Today, the speed ratio between CPU and main memory is several orders of magnitude. The main problem in CPU design today is dealing with that huge mismatch. That's why there are so many levels of cache now, and vast amounts of cleverness and complexity to try to make memory accesses fewer, but wider.

The next step is massive parallelism. GPUs are today's best examples. Dedicated deep learning chips should be available soon, if they're not already. That problem can be implemented as a small inner loop made massively parallel.

qznc · on Feb 27, 2017

> the speed ratio between CPU and main memory is several orders of magnitude

What if you compare scratchpad SRAM and an energy-efficient CPU?

pjc50 · on Feb 27, 2017

Compare in what way? e.g. the L1 cache is SRAM running at core speed with low latency (4 cycles for Haswell).

qznc · on Feb 27, 2017

A factor of 4 instead of orders of magnitude means a Forth machine might still be worthwhile. No?

pjc50 · on Feb 27, 2017

Where's the Forth machine getting its operands from?

Sure, if you constrain your programs to use a tiny area of memory you might be able to achieve theoretical speed, but what workloads can you achieve with that?

If you were to write a browser in Forth, presumably it would still have to store all its DOM in DRAM?

qznc · on Feb 27, 2017

You probably want to parallelize the browser for energy efficiency. Then you can distributed the DOM across the scratchpads of hundreds of cores maybe?

pjc50 · on Feb 27, 2017

So each core has its own JS engine, or when you iterate across the DOM with a selector you have to query across all the nodes? This doesn't sound great.

(The "pile of cores with scratchpads" exists e.g. Tilera and Netronome, and they're a right pain to program for)

hvidgaard · on Feb 27, 2017

Superscalar is not about the number of processors, but a single cores ability to run multiple instructions in parallel. The most well known example of this is SIMD.

minipci1321 · on Feb 27, 2017

> to run multiple instructions in parallel.

> The most well known example of this is SIMD.

SImd == Single Instruction (multiple data). Correct explanation, unsuitable illustration.

hvidgaard · on Feb 27, 2017

SIMD is an example of super scalar design. It is running multiple instructions in parallel, they all just happen to be the same instruction. I could have said MIMD, but that is not a term that is well known.

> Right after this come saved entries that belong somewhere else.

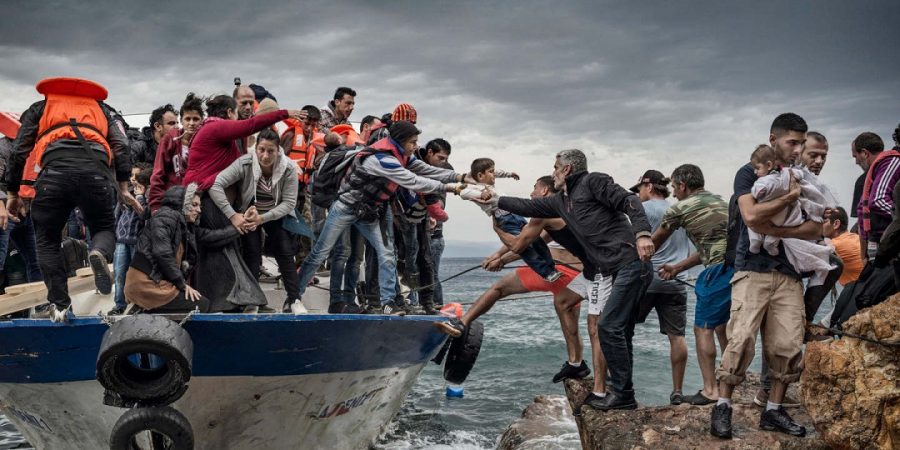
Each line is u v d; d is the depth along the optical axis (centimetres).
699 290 630
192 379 564
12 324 539
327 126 962
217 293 607
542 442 786
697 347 640
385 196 701
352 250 776
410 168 734
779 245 551
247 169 622
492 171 732
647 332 1623
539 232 677
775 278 552
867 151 672
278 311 757
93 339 540
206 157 619
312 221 870
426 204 797
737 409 621
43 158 577
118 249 721
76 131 582
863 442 512
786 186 531
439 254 1017
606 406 627
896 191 507
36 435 657
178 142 677
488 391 1179
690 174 632
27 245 830
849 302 595
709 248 621
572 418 876
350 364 632
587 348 1463
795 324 550
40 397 591
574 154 619
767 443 555
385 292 726
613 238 601
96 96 612
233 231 610
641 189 759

gpderetta · on Feb 27, 2017

I wouldn't call SIMD superscalar. The complexity of a superscalar design is being able to track multiple instructions, their dependencies and their out of order completion [1]. Classical SIMD machines run every lane in lock step.

[1] not OoO issue, that would be a proper Out Of Order CPU.

hvidgaard · on Feb 27, 2017

It's a classical example of how much definition matters. Though, if we define superscalar to mean the instructions can run independenly (i.e. not in lockstep), then I agree that a single SIMD unit is not superscalar. But a design with 2 SIMD units that operate on 2 different data steams independently would be be a superscalar design.

gpderetta · on Feb 27, 2017

I'm no expert, but I think my definition is what historically has been considered superscalar.

Yes, the design you described is definitely superscalar, but the fact that the two streams are simd is incidental.

hvidgaard · on Feb 27, 2017

I cannot call myself an expert, but I do have some experience in the domain. The classic example of ILP in a superscalar design is:

   a = b + c
   d = e + f
   g = a + d

Where calculation of a and d is executed in parallel.

Wikipedia is not entirely clear either, but the entire page gives the impression that it should send instructions to multiple execution units in parallel, in which SIMD would be a single execution unit.

minipci1321 · on Feb 27, 2017

> Where calculation of a and d is executed in parallel.

Why then not to try to reason from the assembler/machine code standpoint?

The parallel calculation above could be done in different ways:

a) the compiler would emit two "scalar" ADD instructions following one another (allocate registers so independent execution is possible).

b) the compiler would coalesce both additions b+c and e+f into one vector operation (let's assume data layout makes such optimization useful), and emitted only one "vector" (SIMD) instruction.

In the case a) the two scalar instructions would be fetched "sequentially" by the prefetch unit, but executed in parallel, in two separate instances of the adder ==> "super-scalar".

In the other case, the vector operation would not be paired with another instruction which is part of the computation above you mentioned.

EDIT: corrected typo in operands of the coalesced additions.